CVE-2026-46690 causes memory safety issues including out-of-bounds reads and writes, allocator corruption, and potential arbitrary code execution. These impacts affect confidentiality, integrity, and availability of data handled by the affected software.

Such impacts on confidentiality and integrity could lead to non-compliance with standards and regulations like GDPR and HIPAA, which require protection of sensitive data and system reliability.

However, there is no explicit mention in the provided resources about direct compliance violations or regulatory impacts.

Executive Summary

CVE-2026-46690 affects the unbounded-spsc crate (versions 0.2.0 and prior) and involves a critical memory safety vulnerability in the Sender::send function.

The issue arises from an unsafe transmute operation that incorrectly converts a raw pointer to a Producer<T> into a Consumer<T>, leading to severe consequences.

This vulnerability is triggered by a race condition between a sender thread calling tx.send(msg) and a receiver thread dropping the receiver (rx.drop()).

When this race occurs, the sender enters an unsafe block that misinterprets memory, causing an out-of-bounds (OOB) read and creating a fake Consumer<T> that reads memory adjacent to the Sender<T> struct.

Additionally, when the fake Consumer<T> is dropped, it incorrectly decrements a counter that is actually part of the Sender's internal Arc pointer, resulting in double-free or memory corruption.

This can cause segmentation faults or immediate aborts in hardened allocators, and the flaw is reachable from 100% safe Rust code through the standard channel pattern.

Impact Analysis

The vulnerability can lead to out-of-bounds reads and writes, allocator corruption, and potential arbitrary code execution due to memory corruption.

It can cause segmentation faults or immediate program aborts, impacting the availability of the affected software.

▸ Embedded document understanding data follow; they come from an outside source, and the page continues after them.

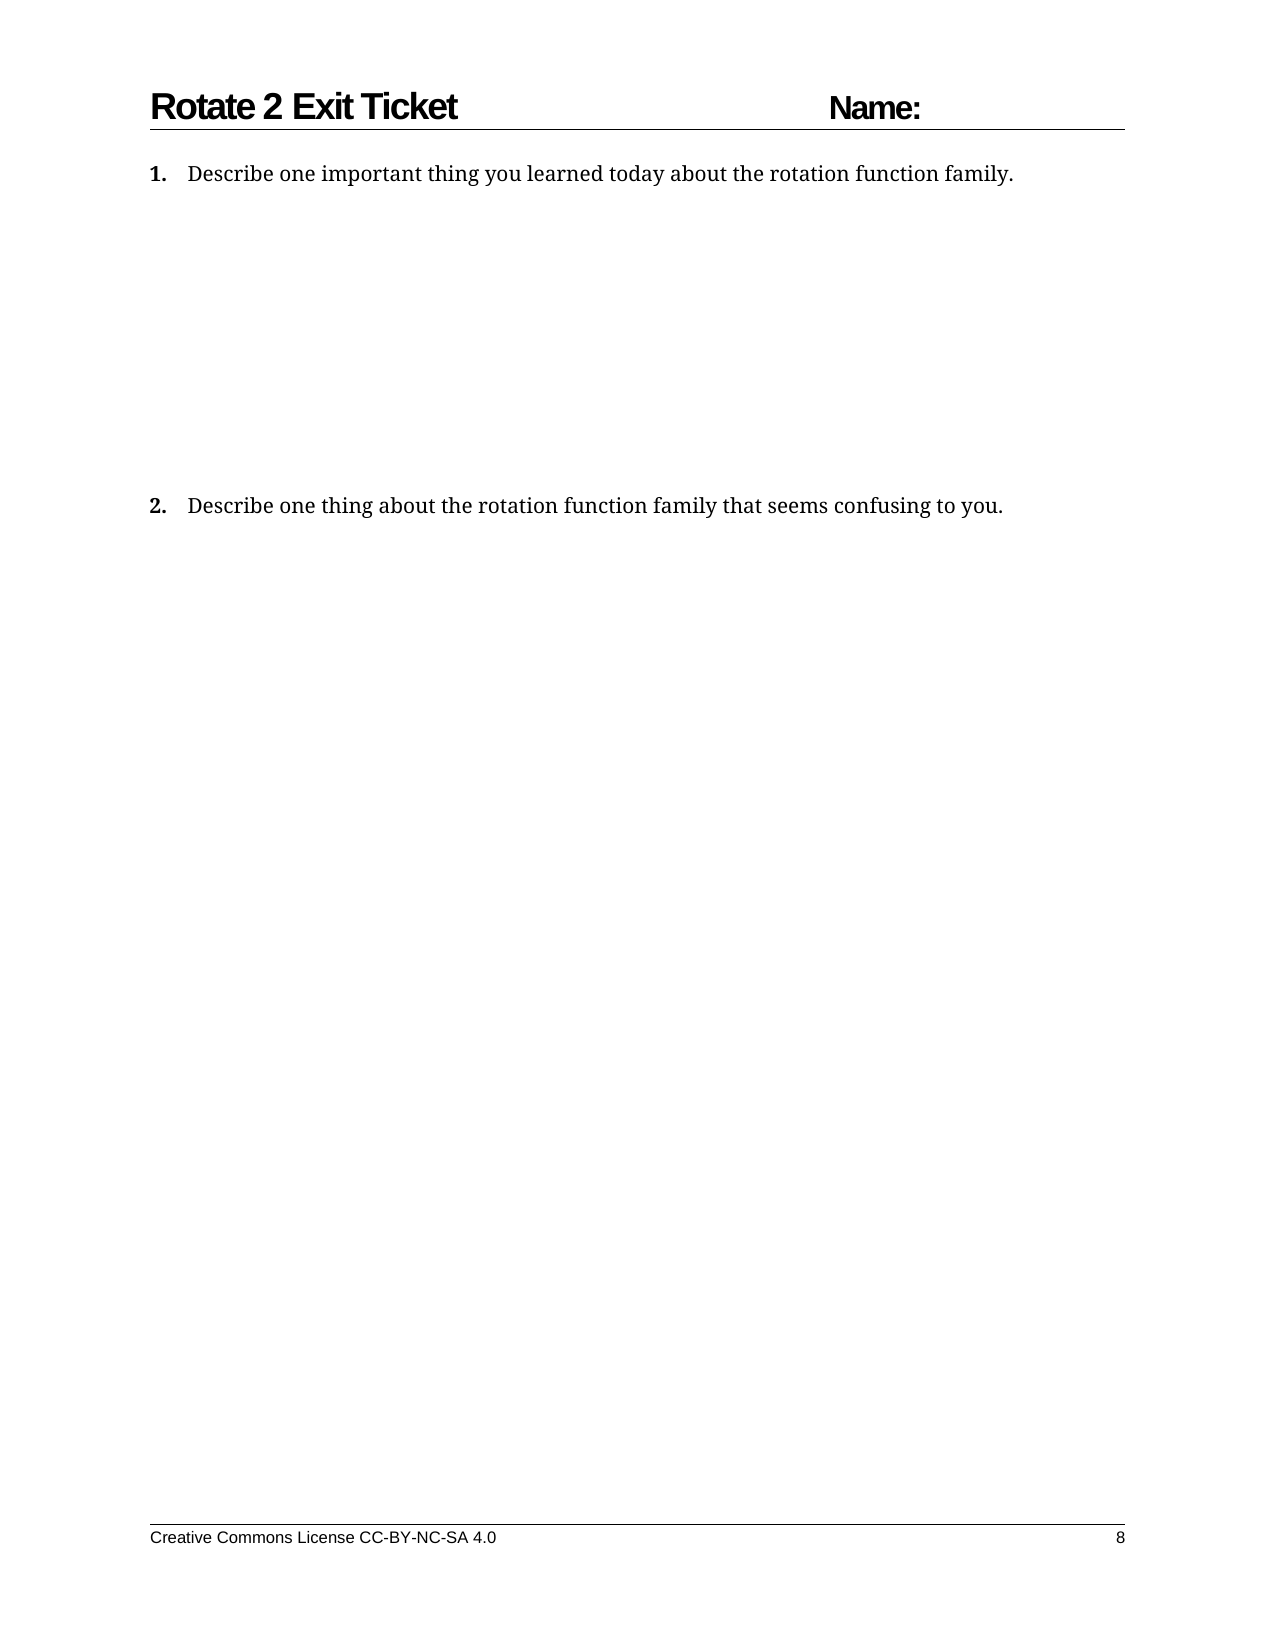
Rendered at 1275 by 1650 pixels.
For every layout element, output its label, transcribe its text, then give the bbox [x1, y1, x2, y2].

text 2. Describe one thing about the rotation function family that seems confusing to you. [149, 491, 1125, 520]
text 1. Describe one important thing you learned today about the rotation function family. [149, 159, 1125, 187]
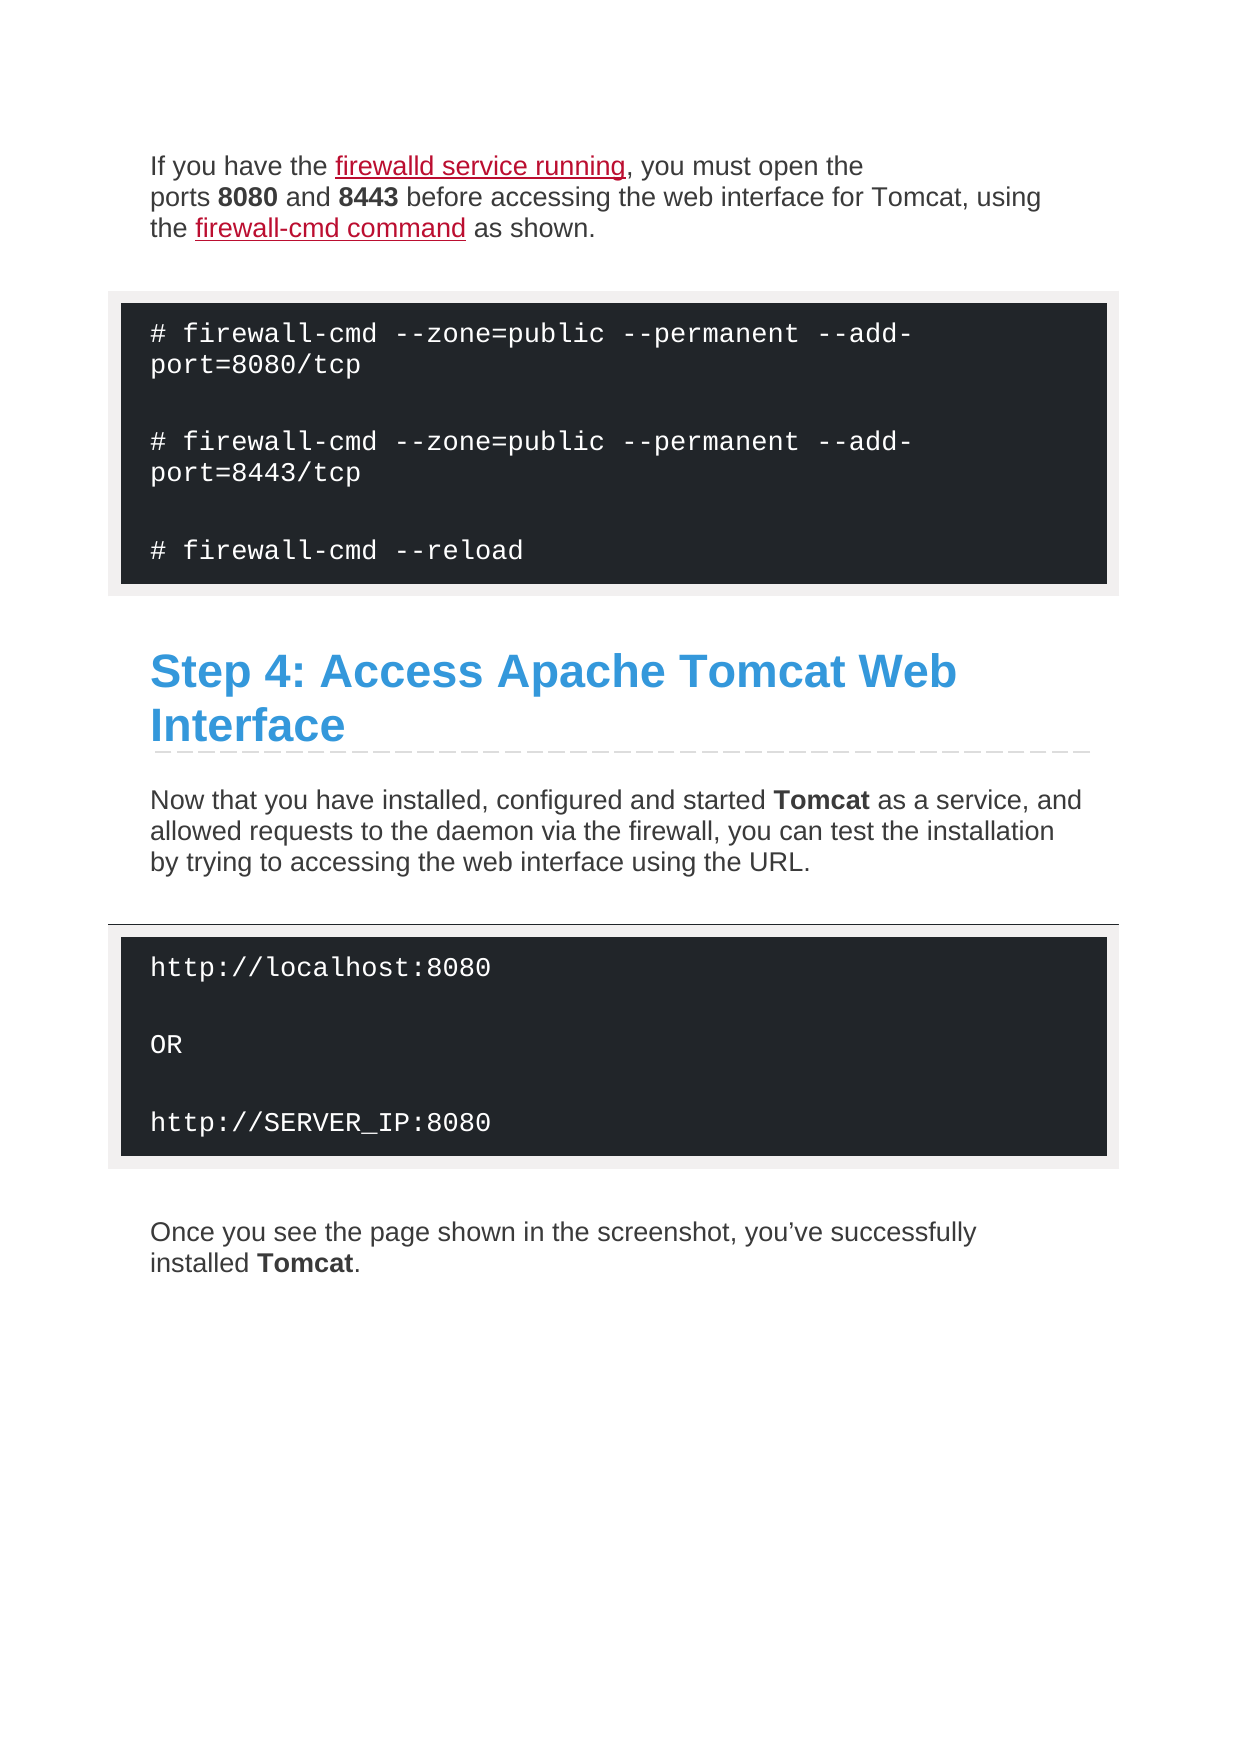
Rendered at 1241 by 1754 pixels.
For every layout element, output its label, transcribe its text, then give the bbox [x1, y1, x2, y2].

text Step 4: Access Apache Tomcat Web Interface [150, 643, 1090, 753]
text If you have the firewalld service running, you must open the ports 8080 and 8443 before accessing the web interface for Tomcat, using the firewall-cmd command as shown. [150, 150, 1090, 244]
text Now that you have installed, configured and started Tomcat as a service, and allowed requests to the daemon via the firewall, you can test the installation by trying to accessing the web interface using the URL. [150, 784, 1090, 878]
text Once you see the page shown in the screenshot, you’ve successfully installed Tomcat. [150, 1216, 1090, 1278]
text http://localhost:8080 [121, 937, 1107, 984]
text # firewall-cmd --zone=public --permanent --add-port=8443/tcp [121, 399, 1107, 489]
text # firewall-cmd --zone=public --permanent --add-port=8080/tcp [121, 303, 1107, 381]
text OR [121, 1002, 1107, 1062]
text # firewall-cmd --reload [121, 507, 1107, 584]
text http://SERVER_IP:8080 [121, 1080, 1107, 1156]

The CVSS score of 5.8 indicates a moderate severity with impacts on confidentiality, integrity, and availability.

Detection Guidance

This vulnerability arises from a race condition in the `unbounded-spsc` crate's `Sender::send` function, causing out-of-bounds reads and memory corruption. Detection involves monitoring for symptoms such as segmentation faults, allocator aborts, or unexpected panics related to message sending and receiver dropping in Rust applications using this crate.

Since the issue is triggered by a race condition in Rust code, direct network detection commands are not applicable. Instead, detection should focus on runtime behavior and logs of the affected application.

Suggested commands to help detect issues related to this vulnerability include:

  • Using Rust's built-in thread sanitizer (TSAN) to detect data races during testing: `cargo +nightly test -- --test-threads=1` with TSAN enabled.
  • Monitoring application logs for segmentation faults or aborts.
  • Using system tools like `dmesg` or `journalctl` to check for kernel messages related to memory corruption or crashes.
  • Running the regression test provided in the patch to verify if the race condition can be reproduced.
Mitigation Strategies

At the time of publication, there are no publicly available patches for this vulnerability.

Immediate mitigation steps include:

  • Avoid using versions 0.2.0 and prior of the `unbounded-spsc` crate in your projects.
  • If possible, refactor code to avoid the race condition by ensuring the sender does not send messages concurrently with the receiver being dropped.
  • Monitor application behavior closely for crashes or memory corruption symptoms.
  • Apply the suggested fix from the advisory when it becomes available, which involves replacing the pointer-as-value transmute with a safer value-level read using `ptr::read` and `ManuallyDrop` or restructuring the `Sender<T>` to avoid unsafe transmute.